To match this ‘external’ ecosystem, inside large client companies an ‘internal ecosystem’ has developed, merging (in principle at least) the capabilities of different departments, some of which used to work quite separately. This includes:

  • Systems, database and business intelligence professionals playing a critical role in managing marketing, sales and service information and liaising with external suppliers;

  • Internal clients (eg, brand, product and sector managers, programme managers, marketing communications specialists, pricing managers, channel managers, direct and digital marketers) responsible for delivering the client company’s profit through marketing;

  • Insight managers, who develop objectives, strategies and tactics to help their company understand their customers, partners, distributors and competitors better, including identifying the need for particular analyses (digital and offline), and then carry them out and present conclusions for action;

  • Contact centres covering web, email and telephone-based interactions;

  • Marketing communications teams managing agencies and internal clients;

  • Human resources professionals whose job it is to ensure that the client has the skills required by all the above.

For many of these, workload has become at least 50 per cent digital — and sometimes 100 per cent.

However, the digital dimension of many of these tends to be quite specialist. The part of the external ecosystem with which they liaise may be evolving so fast that they have to spend much of their time keeping up-to-date with developments in it, preventing them from looking inwards to their colleagues in their internal ecosystem. This specialization ensures that their employer gets the best performance, but can also lead to poorly integrated performance and sometimes conflict.

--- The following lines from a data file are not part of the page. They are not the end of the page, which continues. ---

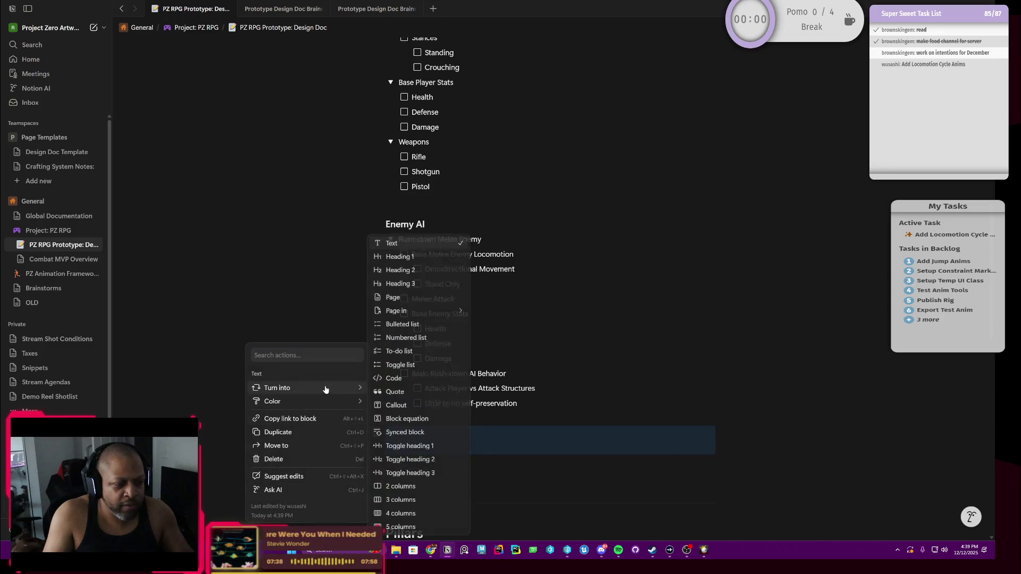
click(408, 285)
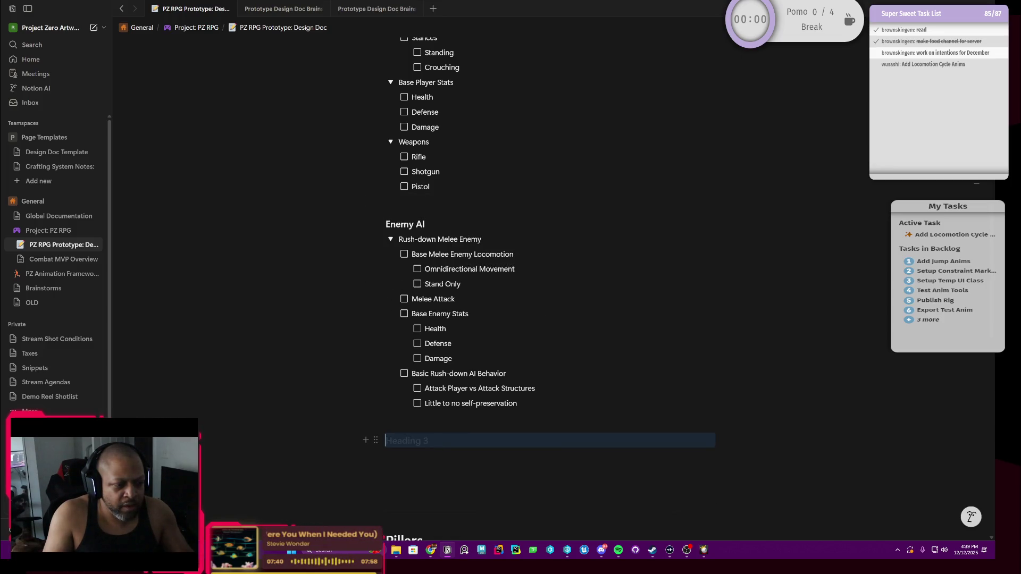
text(Ba)
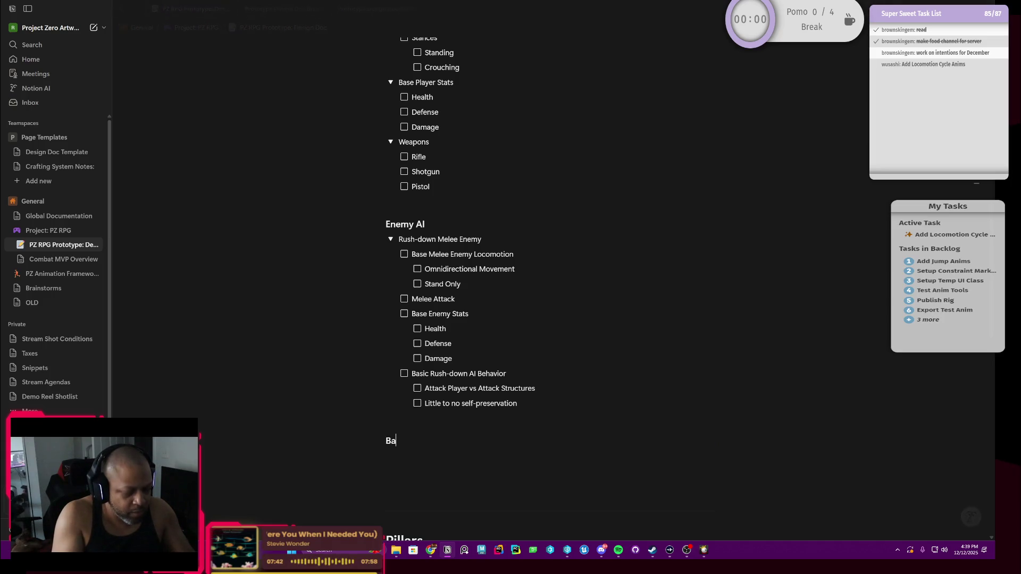
text(se)
key(Return)
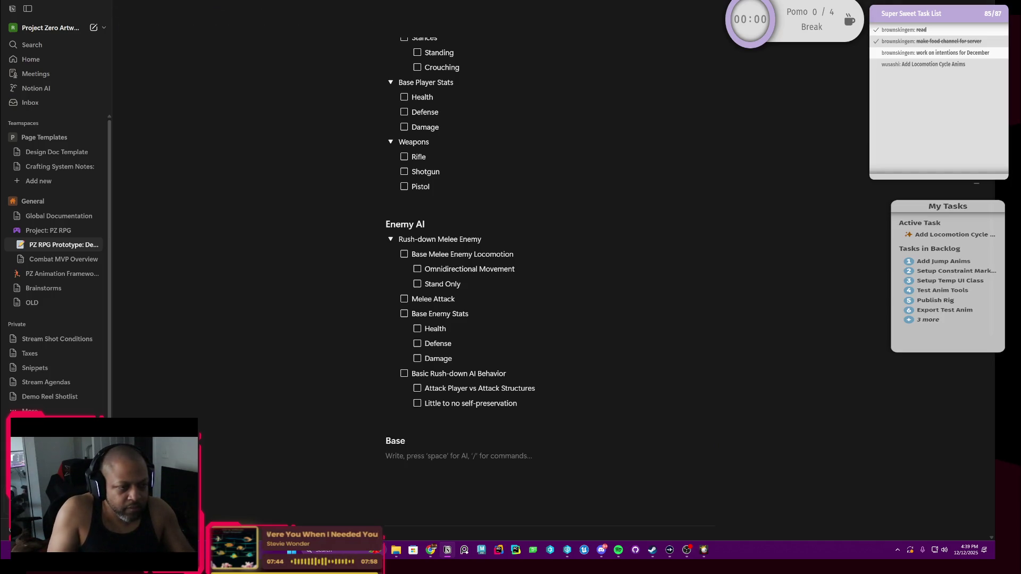
scroll(511, 319, down, 2)
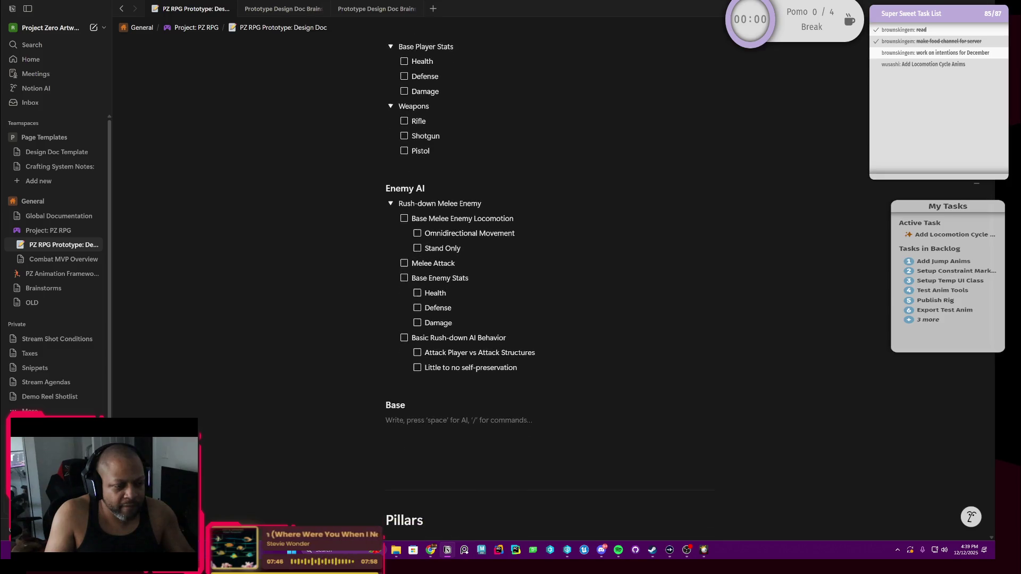
Convert the empty line under Base into an untitled toggle list ready for naming.
click(376, 417)
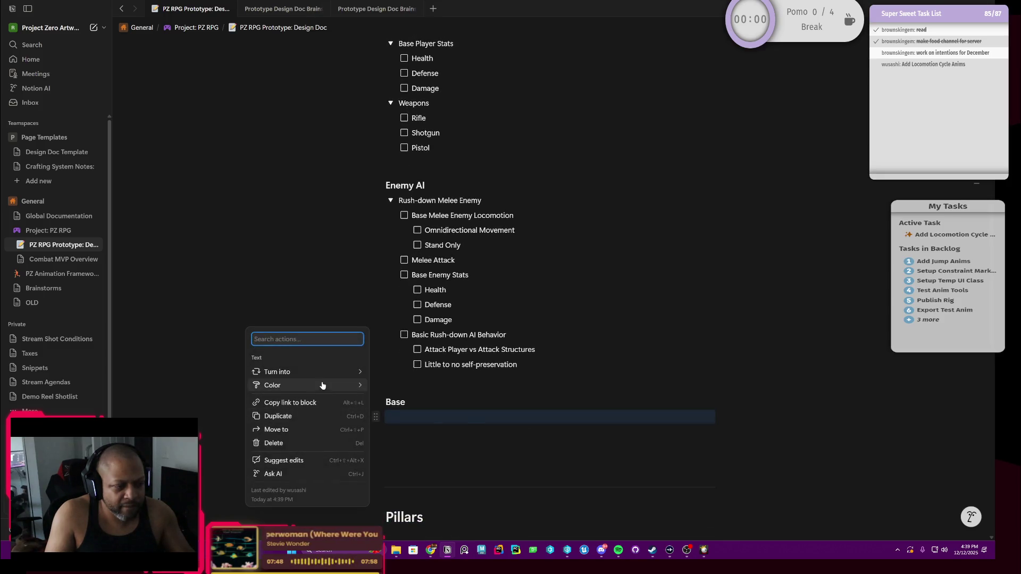
mouse_move(401, 351)
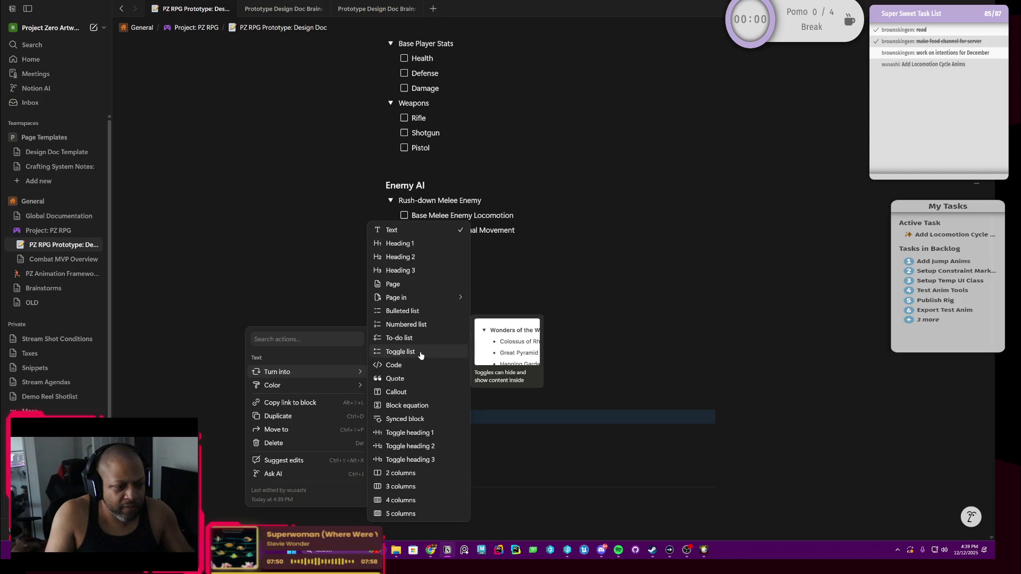
click(420, 356)
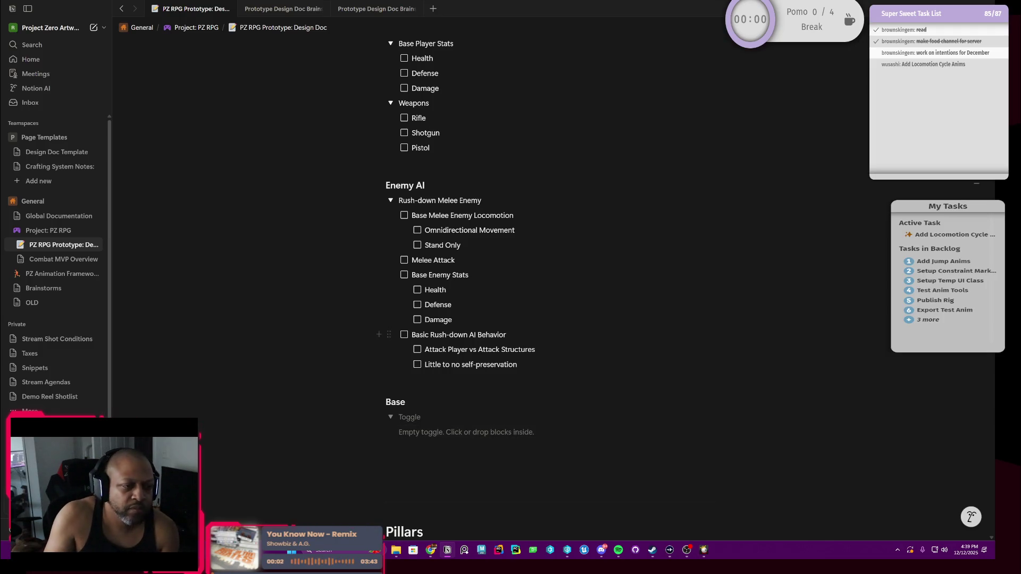
scroll(441, 430, up, 3)
scroll(441, 429, down, 2)
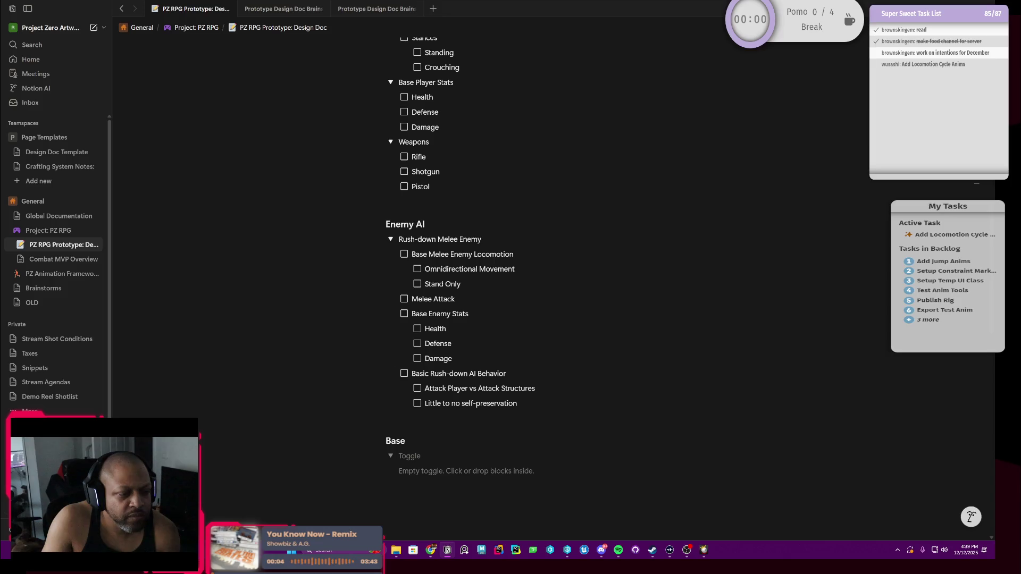
scroll(485, 397, down, 1)
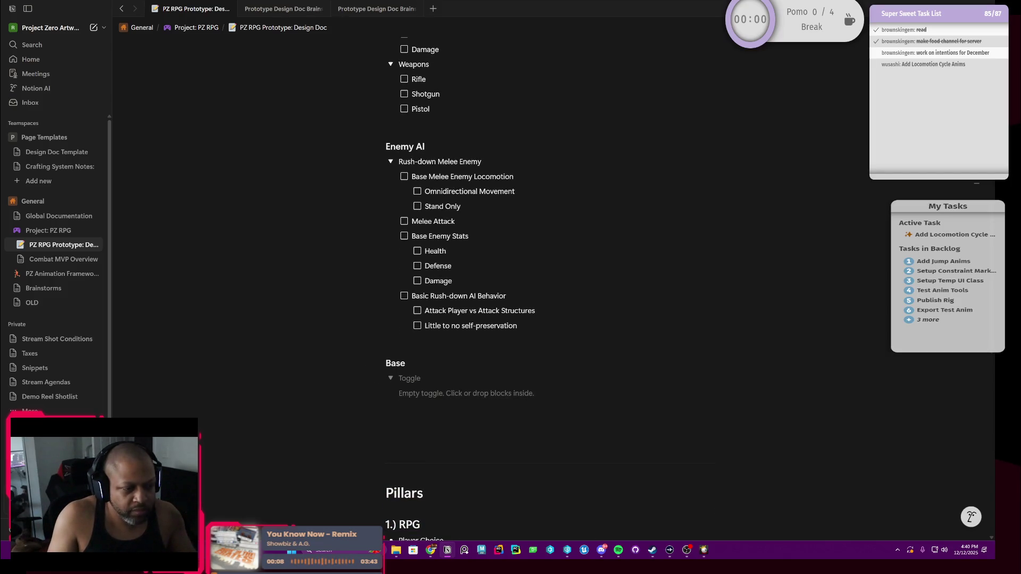
click(403, 378)
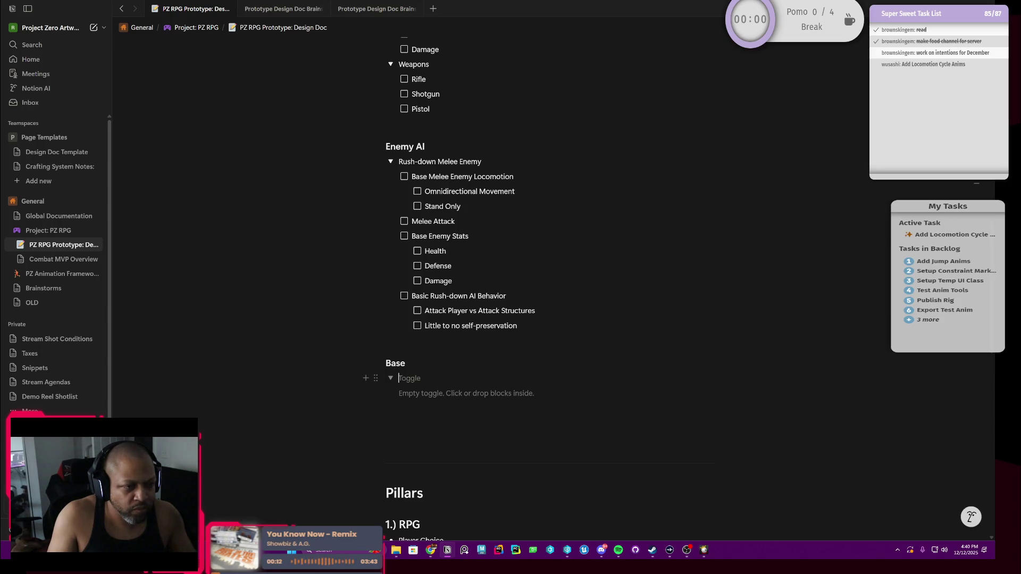
scroll(463, 287, up, 2)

All is not lost, however. Companies that are aware of this tendency can do a lot to counter it by ensuring that training, internal communication and even management structures focus on integration. In fact, they must do this because one of the most important requirements for survival in a rapidly evolving business ecosystem is that senior managers are fully aware of the ecosystem, how it works and how it is evolving. In this respect, it’s different from a biological ecosystem in which the players are unaware of the existence of the full ecosystem — but that’s because they are mostly plants and animals. Here the paradox is that the only ones who are aware of ecosystems — humans — may not be very good at maintaining and developing them.